State university systems or collapsing bridges? Our choice

It’s been a while since we looked at net investment in the US, and we weren’t surprised to learn that the basic story hasn’t changed. Private investment is only a bit ahead of depreciation, and public investment even less so. So far in 2022, net fixed investment by the private sector has been 2.1% of GDP, which is also its average so far for the decade. As the graph on below shows, that’s about half what it was from the 1960s through the 1980s and is only slightly above what it was in the 1940s, the decade when civilian investment was squeezed to supply war needs:

Low levels of net private investment aren’t driven by declines in gross investment, which has been pretty stable. Instead, the major reasons for the decline are a shift towards shorter-lived equipment and the immateriality of intellectual property (IP) and a shift away from buildings. From 1950–1999, net fixed private investment averaged 32% of gross; since 2000, it’s averaged 20%—and 16% since 2020. Every asset category has seen that shift. Net equipment investment went from 24% of gross from 1950–1999 to 15% since 2020. Even nonresidential structures aren’t being built for the ages; they went from 49% of gross to 16%. (Are they just building self-storage units these days?) And IP isn’t what it used to be either; its net went from 23% of gross in the earlier period to 16% in the most recent.

Residential net investment isn’t doing too great either: it went from an average of 2.8% of GDP from 1950 to 1999 to 1.7% in the 2020s. Unlike the mid-2000s housing bubble, which took net residential investment up to 3.8%, the highest since the post-World War II decade, the latest bubble took net housing investment up to just 1.9% of GDP last year. It’s fallen back to 1.4% in 2022. That’s not the way to meet a housing deficit estimated by Freddie Mac at 3.8 million units.
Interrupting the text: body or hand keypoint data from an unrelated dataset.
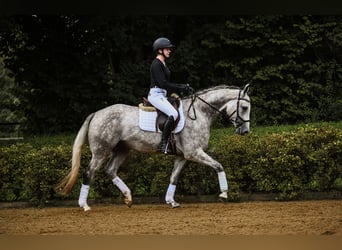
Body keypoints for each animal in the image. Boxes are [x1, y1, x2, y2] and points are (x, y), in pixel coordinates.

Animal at [56, 84, 251, 211]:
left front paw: (171, 201)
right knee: (89, 172)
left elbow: (174, 177)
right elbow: (219, 166)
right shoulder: (194, 152)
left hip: (122, 149)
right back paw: (84, 205)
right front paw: (224, 194)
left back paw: (128, 198)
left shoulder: (182, 156)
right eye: (244, 107)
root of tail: (97, 113)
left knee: (110, 170)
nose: (245, 131)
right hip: (101, 151)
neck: (200, 113)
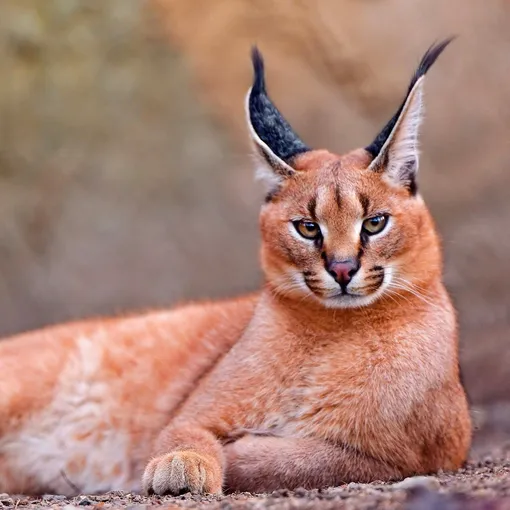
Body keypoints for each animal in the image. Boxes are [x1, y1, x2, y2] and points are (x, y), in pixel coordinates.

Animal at [0, 38, 470, 494]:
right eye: (307, 228)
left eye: (374, 223)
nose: (341, 269)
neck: (334, 331)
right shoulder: (192, 413)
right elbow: (184, 433)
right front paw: (180, 463)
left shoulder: (404, 456)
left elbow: (303, 460)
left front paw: (242, 452)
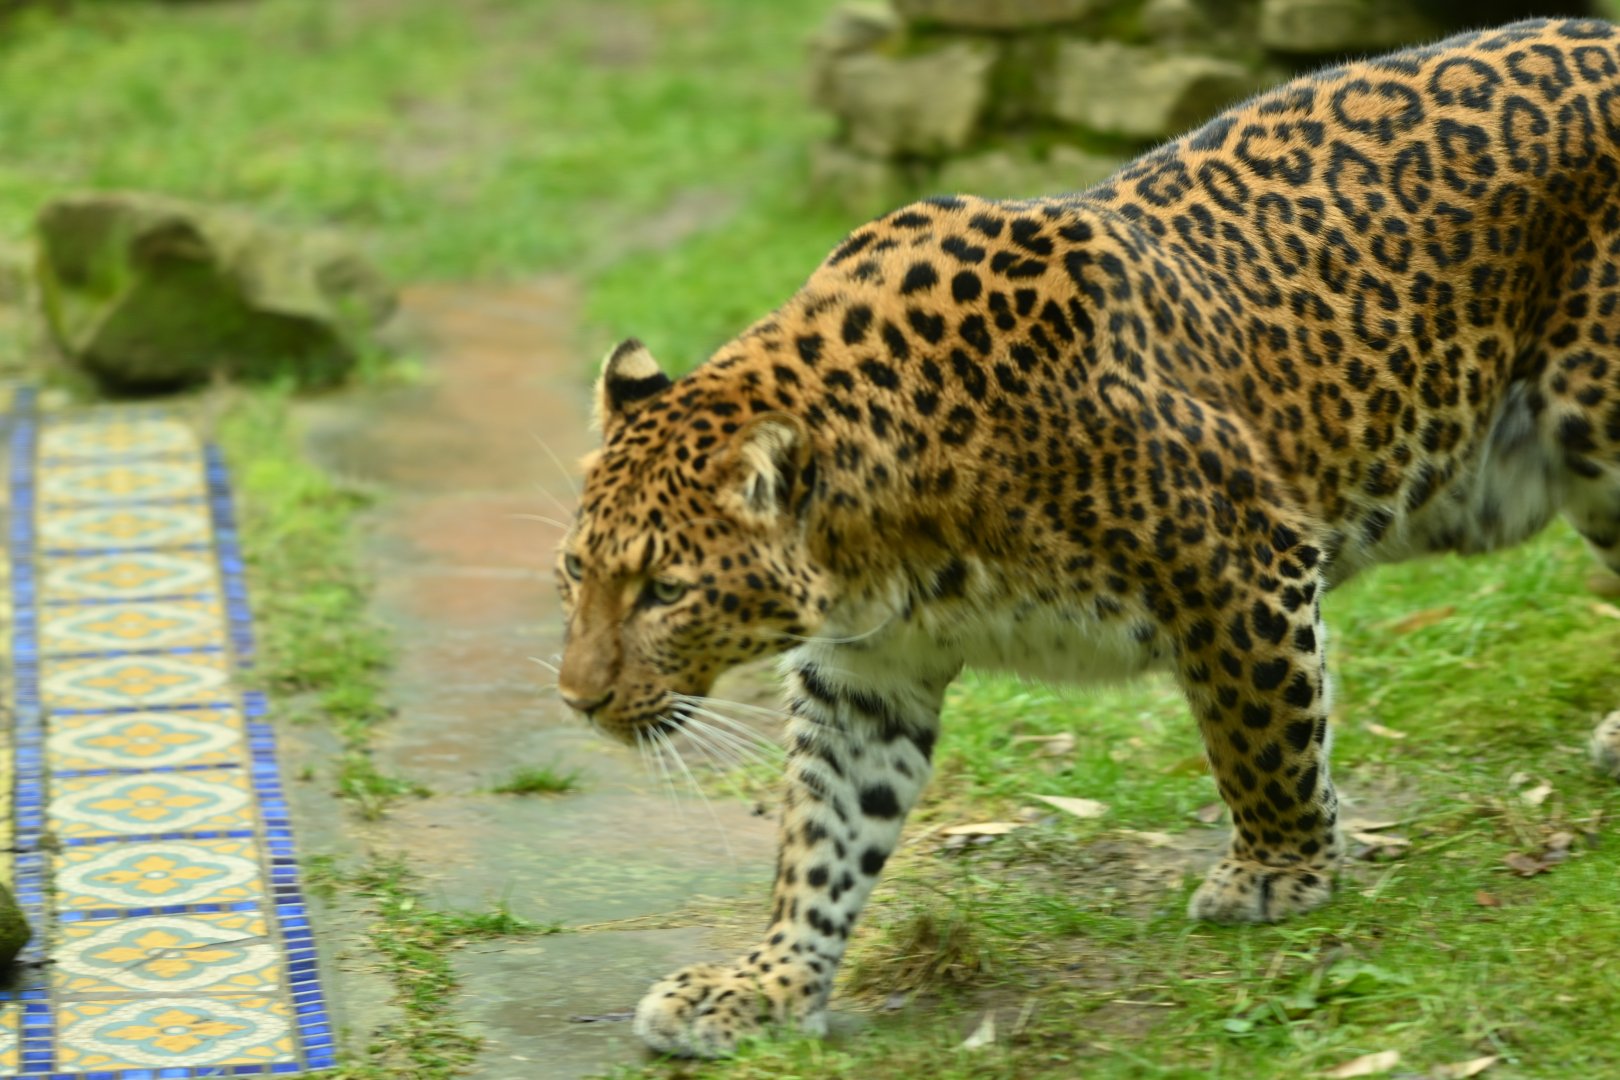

For the public sector, the decline in net investment has been more dramatic, falling from around 2% of GDP in the early decades on the graph to 0.4% since 2020. (It’s 0.3% so far in 2022.) Like the private sector, we’ve seen a shift towards shorter-lived assets, but unlike the private sector, we’ve also seen a decline in gross investment, which fell by almost half between the 1960s and 2020s. Net federal civilian investment is just 0.1% of GDP so far this decade, a third its 1950–1999 average. State and local investment has fallen harder, down by almost three quarters from that 50-year average to 0.5% in the 2020s (0.3% so far this year).

The graphs below give a yearly view since 1950. They tell the same story: steady decline, with cyclical oscillations around the trend. The burst of net private investment in the late 1990s gave us a major productivity acceleration, but it was not to last. And the burst in civilian public investment from the early 1950s through the late 1960s gave us interstate highways, schools, and state university systems. The long declines in net investment, both private and public, have given us stagnant productivity growth and a collapsing infrastructure.